Published on 12:00 AM, January 25, 2018

Missing

The yellow of the sodium streetlamps failed to cut through the foggy winter night as I paced towards my destination. I was probably going to be late again. Pulling my jacket tighter, I shivered as the cold wind blew against my already numb cheeks, rendering them a shade of dark red.

I looked at my Father's old watch on my wrist—it was almost eight o'clock. I looked up and it was then that I noticed her headed towards me; a beautiful smile playing on her pink tinted lips. Although we had interacted several times after she moved into the apartment next to mine recently, I suddenly felt conscious of my clumsy and awkward self. I could feel the blood rushing to my cheeks again, but this time not because of the cold. She looked almost angelic as she glided in my direction with the smoke from the chimney of the kebab house billowing behind her.

I don't remember what I had said when she approached me. I was too busy trying to figure out what shade of brown her eyes were.
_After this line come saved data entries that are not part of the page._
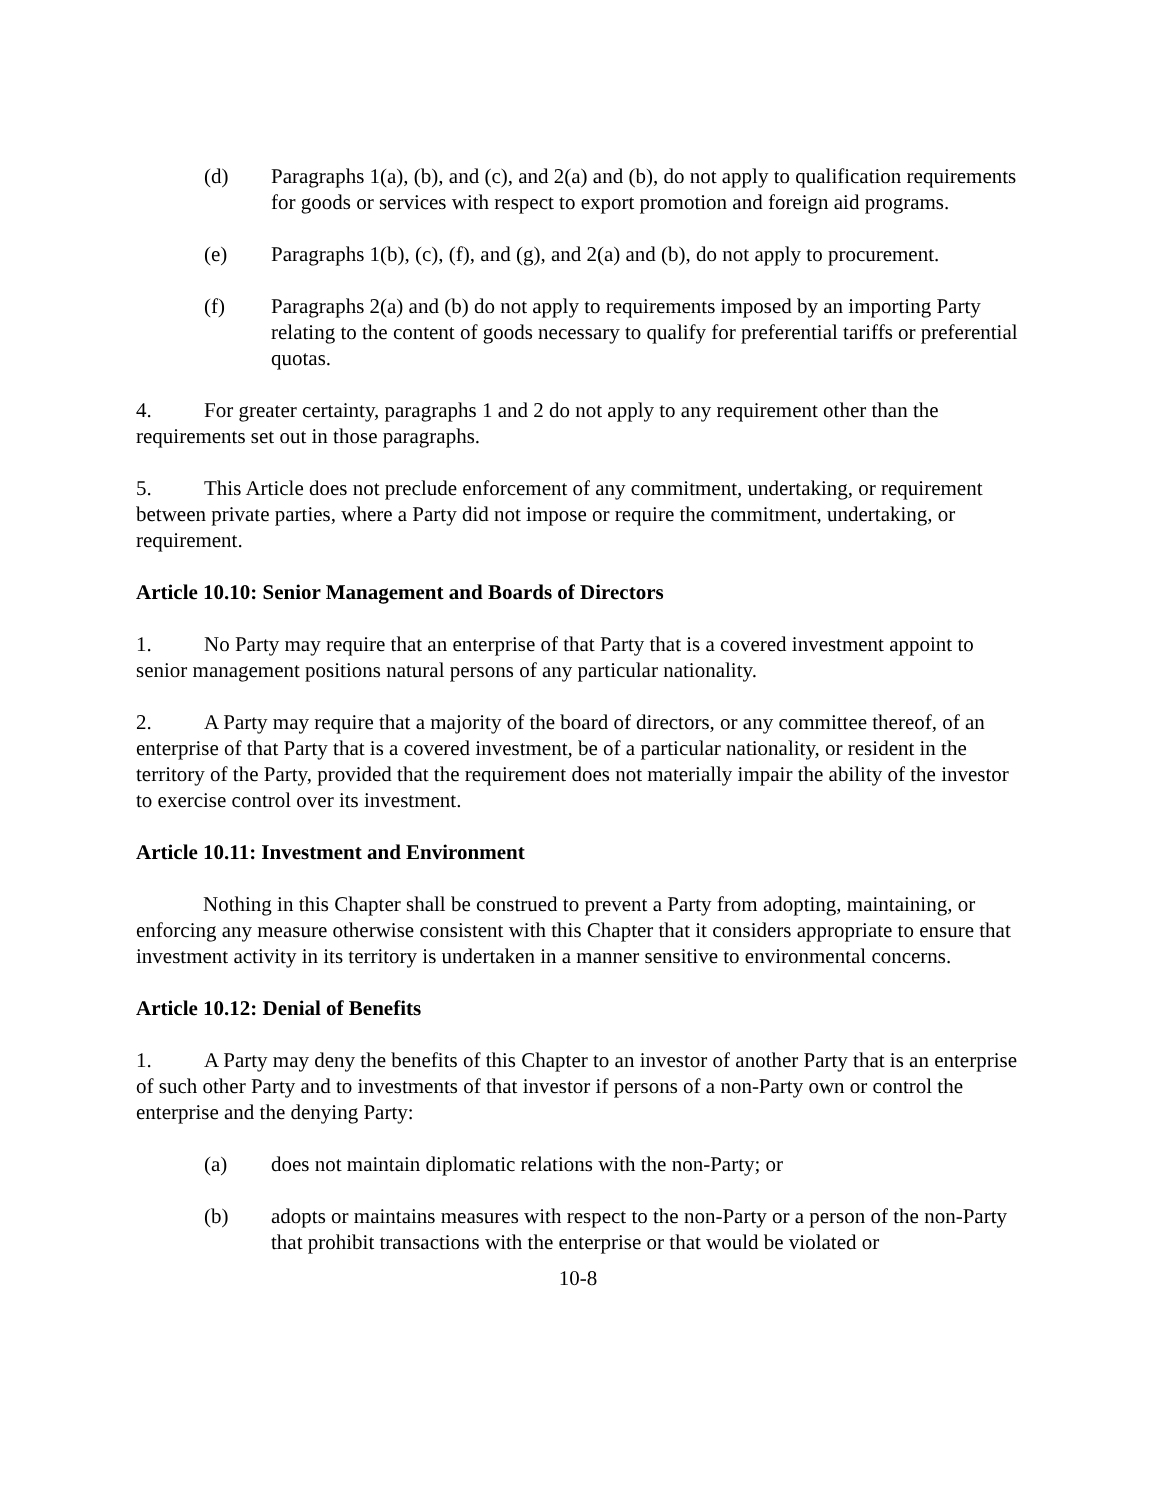(d) Paragraphs 1(a), (b), and (c), and 2(a) and (b), do not apply to qualification requirements for goods or services with respect to export promotion and foreign aid programs.
(e) Paragraphs 1(b), (c), (f), and (g), and 2(a) and (b), do not apply to procurement.
(f) Paragraphs 2(a) and (b) do not apply to requirements imposed by an importing Party relating to the content of goods necessary to qualify for preferential tariffs or preferential quotas.
4. For greater certainty, paragraphs 1 and 2 do not apply to any requirement other than the requirements set out in those paragraphs.
5. This Article does not preclude enforcement of any commitment, undertaking, or requirement between private parties, where a Party did not impose or require the commitment, undertaking, or requirement.
Article 10.10: Senior Management and Boards of Directors
1. No Party may require that an enterprise of that Party that is a covered investment appoint to senior management positions natural persons of any particular nationality.
2. A Party may require that a majority of the board of directors, or any committee thereof, of an enterprise of that Party that is a covered investment, be of a particular nationality, or resident in the territory of the Party, provided that the requirement does not materially impair the ability of the investor to exercise control over its investment.
Article 10.11: Investment and Environment
Nothing in this Chapter shall be construed to prevent a Party from adopting, maintaining, or enforcing any measure otherwise consistent with this Chapter that it considers appropriate to ensure that investment activity in its territory is undertaken in a manner sensitive to environmental concerns.
Article 10.12: Denial of Benefits
1. A Party may deny the benefits of this Chapter to an investor of another Party that is an enterprise of such other Party and to investments of that investor if persons of a non-Party own or control the enterprise and the denying Party:
(a) does not maintain diplomatic relations with the non-Party; or
(b) adopts or maintains measures with respect to the non-Party or a person of the non-Party that prohibit transactions with the enterprise or that would be violated or
10-8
On a previous meeting during the day, they had been a dark shade of hazel when the gaudy sun shone on them. Today, however, they were this rich brown colour that reminded me of a chocolate advertisement I had once seen on the television as a child. She smelt of a flower that I couldn't particularly identify—perhaps jasmine or gardenia.

I couldn't believe that I had successfully passed the small talk stage with her and she was still talking to me. When she asked me if I was free for some coffee, I felt my head move in a distinct nod even though my brain was screaming internally about me already being late. It was almost as if she had drugged me with her ethereal charm. I was like a puppy on a leash as I followed her into the café and ordered a fancy style of coffee that I couldn't even pronounce properly.

I tried to steal fleeting glances at her. However, they suffered a severe case of inertia, turning into a stare rather than being fleeting. Her fluttery eyelashes set long shadows under her eyes and her nose crinkled at the top when she laughed at my lame jokes. I was mesmerised. I was drowning in her chocolate brown eyes. I wanted to live in her ecstasy, breathe in the raven hair cascading over her olive skin and smother her with my desperate love.

Or so I dreamed. When I woke up, what felt like a moment later, I was on a white bed, surrounded by white walls and the antiseptic smell characteristic of hospitals. Tubes spurted from my body, connected to a machine that showed my heart skip a beat every now and then, maybe because I was still thinking of her.

When I went home, the apartment next-door had been vacated, the occupier no longer to be found. My keys were no longer with me and neither were the valuables inside my room. But of all the things missing, I only missed my heart.